My body and mind were to prove temperamental accomplices in the mission of appreciating my destination. The body found it hard to sleep, it complained of heat, flies and difficulties digesting hotel meals. The mind meanwhile revealed a commitment to anxiety, boredom, free-floating sadness and financial alarm.

It seems that, unlike the continuous, enduring contentment that we anticipate, happiness with, and in, a place must be a brief and, at least to the conscious mind, apparently haphazard phenomenon: an interval in which we achieve receptivity to the world around us, in which positive thoughts of past and future coagulate and anxieties are allayed. But the condition rarely endures for longer than ten minutes. New patterns of anxiety inevitably form on the horizon of consciousness, like the weather fronts that mass themselves every few days off the western coast of Ireland. The past victory no longer seems so impressive, the future acquires complications and the beautiful view becomes as invisible as anything which is always around.

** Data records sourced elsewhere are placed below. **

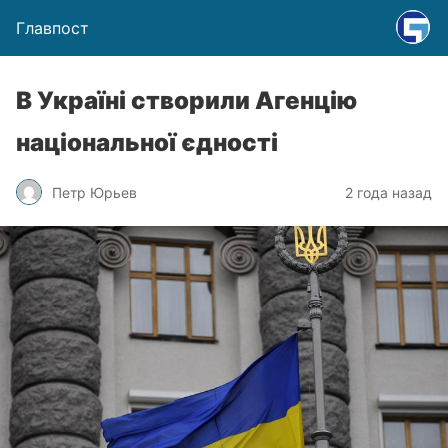
Главпост
В Україні створили Агенцію
національної єдності
Петр Юрьев
2 года назад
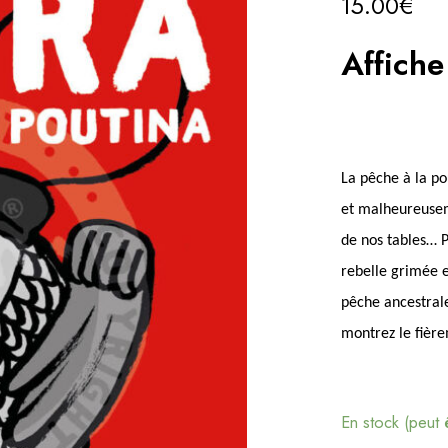
15.00
€
Affich
La pêche à la po
et malheureuseme
de nos tables… P
rebelle grimée 
pêche ancestrale.
montrez le fière
En stock (peut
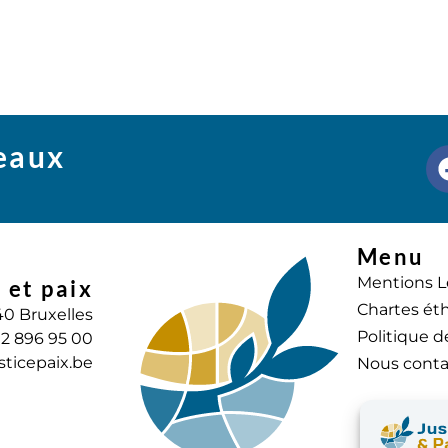
seaux
Menu
Mentions L
 et paix
Chartes éth
40 Bruxelles
Politique d
) 2 896 95 00
sticepaix.be
Nous conta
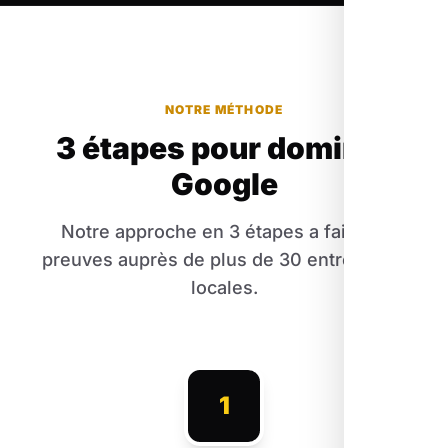
NOTRE MÉTHODE
3 étapes pour dominer
Google
Notre approche en 3 étapes a fait ses
preuves auprès de plus de 30 entreprises
locales.
1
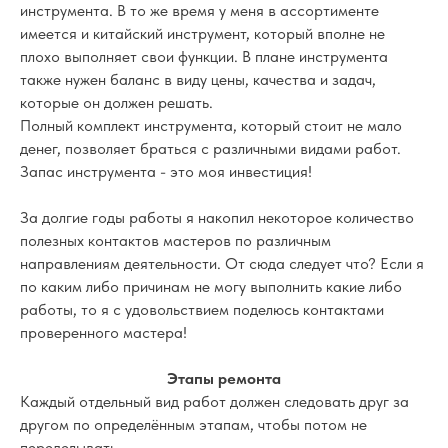
инструмента. В то же время у меня в ассортименте
имеется и китайский инструмент, который вполне не
плохо выполняет свои функции. В плане инструмента
также нужен баланс в виду цены, качества и задач,
которые он должен решать.
Полный комплект инструмента, который стоит не мало
денег, позволяет браться с различными видами работ.
Запас инструмента - это моя инвестиция!
За долгие годы работы я накопил некоторое количество
полезных контактов мастеров по различным
направлениям деятельности. От сюда следует что? Если я
по каким либо причинам не могу выполнить какие либо
работы, то я с удовольствием поделюсь контактами
проверенного мастера!
Этапы ремонта
Каждый отдельный вид работ должен следовать друг за
другом по определённым этапам, чтобы потом не
переделывать.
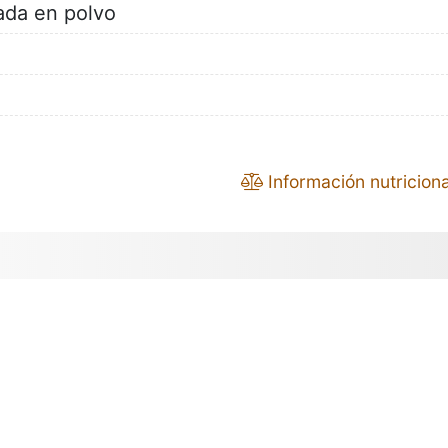
da en polvo
Información nutriciona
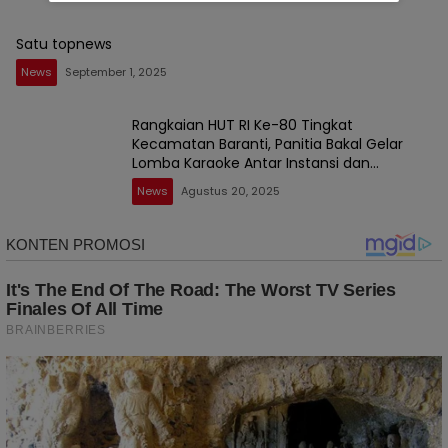
Satu topnews
News
September 1, 2025
Rangkaian HUT RI Ke-80 Tingkat
Kecamatan Baranti, Panitia Bakal Gelar
Lomba Karaoke Antar Instansi dan
Masyarakat
News
Agustus 20, 2025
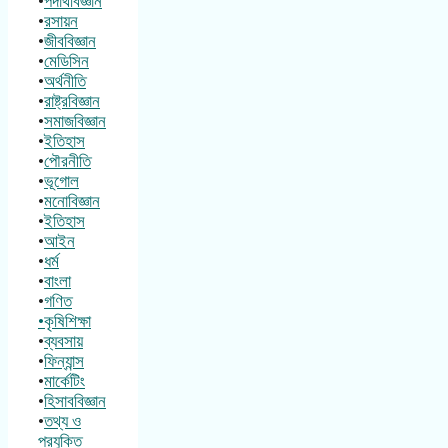
•
পদার্থবিজ্ঞান
•
রসায়ন
•
জীববিজ্ঞান
•
মেডিসিন
•
অর্থনীতি
•
রাষ্ট্রবিজ্ঞান
•
সমাজবিজ্ঞান
•
ইতিহাস
•
পৌরনীতি
•
ভূগোল
•
মনোবিজ্ঞান
•
ইতিহাস
•
আইন
•
ধর্ম
•
বাংলা
•
গণিত
•কৃষিশিক্ষা
•
ব্যবসায়
•
ফিন্যান্স
•
মার্কেটিং
•
হিসাববিজ্ঞান
•
তথ্য ও
প্রযুক্তি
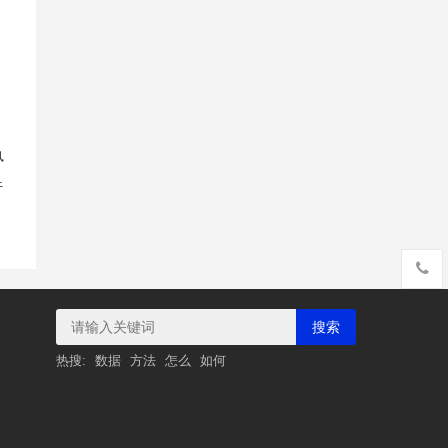
行
搜索
热搜:
数据
方法
怎么
如何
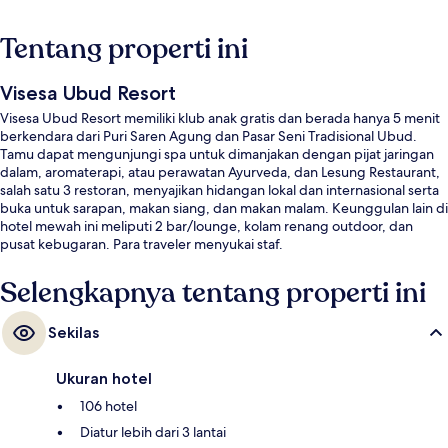
Tentang properti ini
Visesa Ubud Resort
Visesa Ubud Resort memiliki klub anak gratis dan berada hanya 5 menit
berkendara dari Puri Saren Agung dan Pasar Seni Tradisional Ubud.
Tamu dapat mengunjungi spa untuk dimanjakan dengan pijat jaringan
dalam, aromaterapi, atau perawatan Ayurveda, dan Lesung Restaurant,
salah satu 3 restoran, menyajikan hidangan lokal dan internasional serta
buka untuk sarapan, makan siang, dan makan malam. Keunggulan lain di
hotel mewah ini meliputi 2 bar/lounge, kolam renang outdoor, dan
pusat kebugaran. Para traveler menyukai staf.
Selengkapnya tentang properti ini
Sekilas
Ukuran hotel
106 hotel
Diatur lebih dari 3 lantai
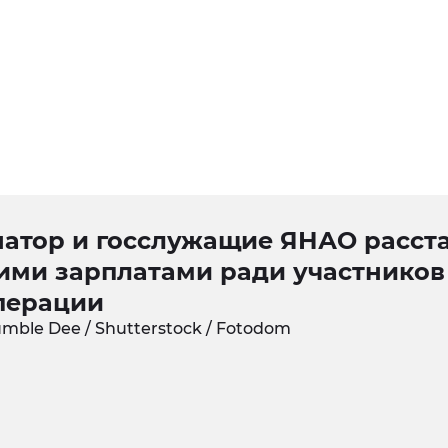
натор и госслужащие ЯНАО расст
оими зарплатами ради участников
перации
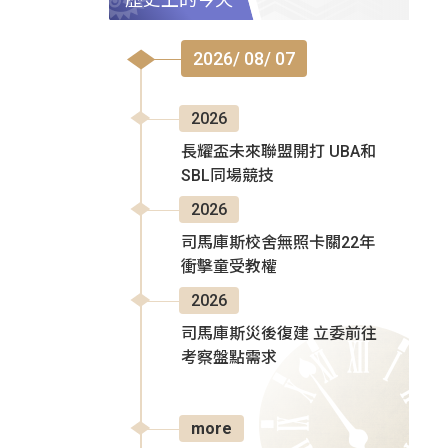
2026/ 08/ 07
2026
長耀盃未來聯盟開打 UBA和
SBL同場競技
2026
司馬庫斯校舍無照卡關22年
衝擊童受教權
2026
司馬庫斯災後復建 立委前往
考察盤點需求
more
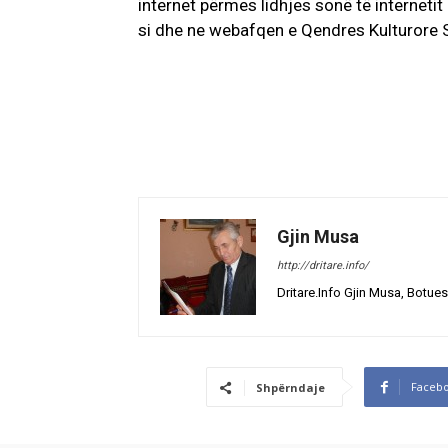
internet përmes lidhjes sonë të interneti
si dhe ne webafqen e Qendres Kulturore S
Gjin Musa
http://dritare.info/
Dritare.Info Gjin Musa, Botues
Faceb
Shpërndaje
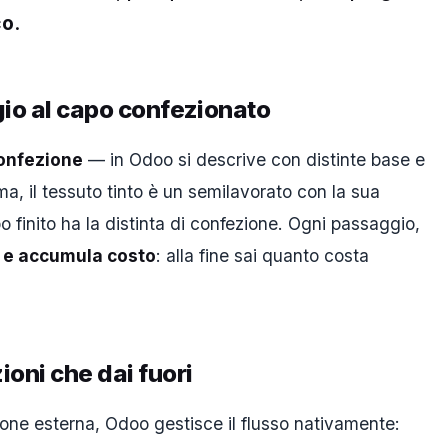
co
.
ggio al capo confezionato
confezione
— in Odoo si descrive con distinte base e
rima, il tessuto tinto è un semilavorato con la sua
po finito ha la distinta di confezione. Ogni passaggio,
 e accumula costo
: alla fine sai quanto costa
ioni che dai fuori
ezione esterna, Odoo gestisce il flusso nativamente:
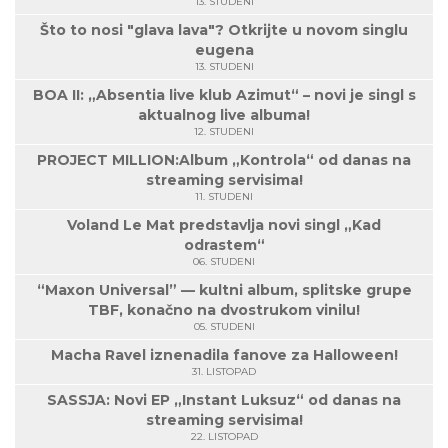
13. STUDENI
Što to nosi "glava lava"? Otkrijte u novom singlu
eugena
13. STUDENI
BOA II: „Absentia live klub Azimut“ – novi je singl s
aktualnog live albuma!
12. STUDENI
PROJECT MILLION:Album „Kontrola“ od danas na
streaming servisima!
11. STUDENI
Voland Le Mat predstavlja novi singl „Kad
odrastem“
06. STUDENI
“Maxon Universal” — kultni album, splitske grupe
TBF, konačno na dvostrukom vinilu!
05. STUDENI
Macha Ravel iznenadila fanove za Halloween!
31. LISTOPAD
SASSJA: Novi EP „Instant Luksuz“ od danas na
streaming servisima!
22. LISTOPAD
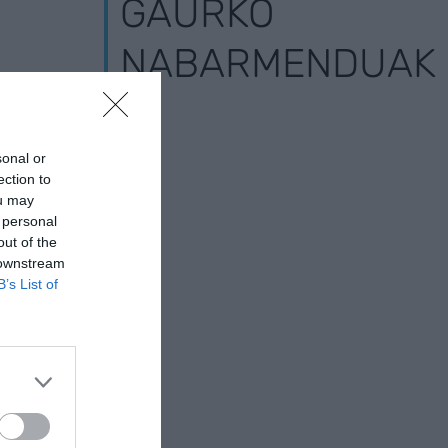
GAURKO
NABARMENDUAK
sonal or
ection to
ou may
 personal
out of the
 downstream
B’s List of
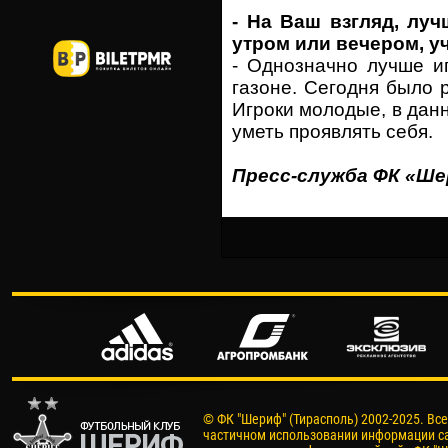
- На Ваш взгляд, лу
утром или вечером, у
- Однозначно лучше и
газоне. Сегодня было 
Игроки молодые, в дан
уметь проявлять себя.
Пресс-служба ФК «Ш
© ФК "Шериф" (Тирасполь) 2002-2025. Вс
частичном использовании информации са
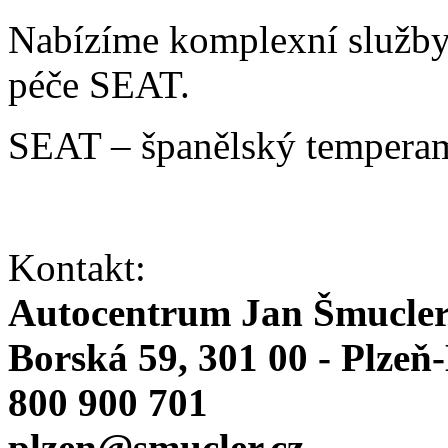
Nabízíme komplexní služby v
péče SEAT.
SEAT – španělský temperam
Kontakt:
Autocentrum Jan Šmucle
Borská 59, 301 00 - Plzeň
800 900 701
plzen@smucler.cz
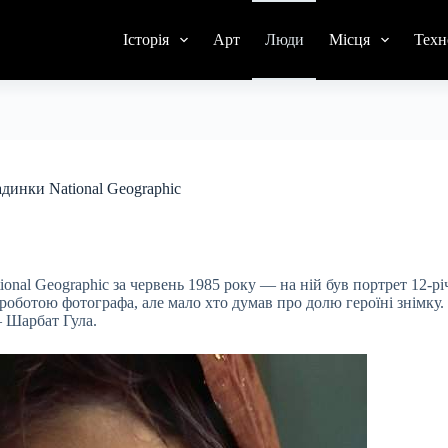
Історія
Арт
Люди
Місця
Техн
адинки National Geographic
onal Geographic за червень 1985 року — на ній був портрет 12-рі
 роботою фотографа, але мало хто думав про долю героїні знімку
 — Шарбат Гула.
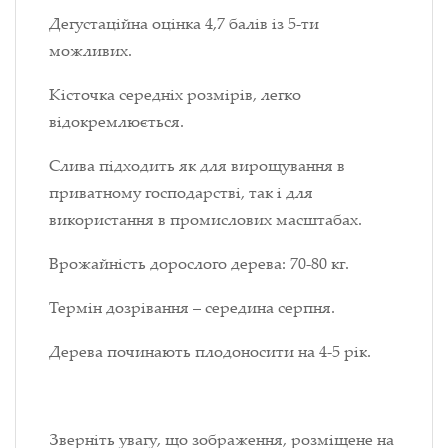
Дегустаційна оцінка 4,7 балів із 5-ти
можливих.
Кісточка середніх розмірів, легко
відокремлюється.
Слива підходить як для вирощування в
приватному господарстві, так і для
використання в промислових масштабах.
Врожайність дорослого дерева: 70-80 кг.
Термін дозрівання – середина серпня.
Дерева починають плодоносити на 4-5 рік.
Зверніть увагу, що зображення, розміщене на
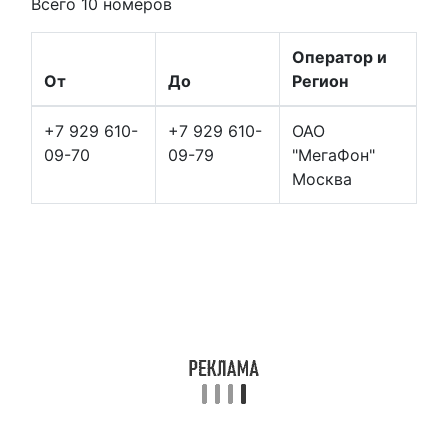
Всего 10 номеров
Оператор и
От
До
Регион
+7 929 610-
+7 929 610-
ОАО
09-70
09-79
"МегаФон"
Москва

I was to discover an unexpected continuity between the melancholic self I had been at home and the person I was to be on the island, a continuity quite at odds with the radical discontinuity in the landscape and climate, where the very air seemed to be made of a different and sweeter substance.

At mid-morning on that first day, M and I sat on deck chairs outside our beach hut. A single cloud hung shyly above the bay. M put on her headphones and began annotating Emile Durkheim's On Suicide. I looked around me. It would have seemed to observers that I was where I lay. But 'I'-that is, the conscious part of my self-had in truth abandoned the physical envelope in which it dwelt in order to worry about the future, or more specifically about the issue of whether lunches would be included in the price of the room. Two hours later, seated at a corner table in the hotel restaurant with a papaya (lunch and local taxes included), the I that had left my body on the deck chair now made another migration, quitting the island altogether, to visit a troubling project scheduled for the following year.

It was as if a vital evolutionary advantage had been bestowed centuries ago on those members of the species who lived in a state of concern about what was to happen next. These ancestors might have failed to savour their experiences appropriately, but they had at least survived and shaped the character of their descendants; while their more focused siblings, at one with the moment and with the place where they stood in, had met violent ends on the horns of unforeseen bison.

It is unfortunately hard to recall our quasi-permanent concern with the future, for on our return from a place, perhaps the first thing to disappear from memory is just how much of the past we spent dwelling on what was to come; how much of it, that is, we spent somewhere other than where we were. There is a purity both in the remembered and in the anticipated visions of a place: it is the place itself that is allowed to stand out.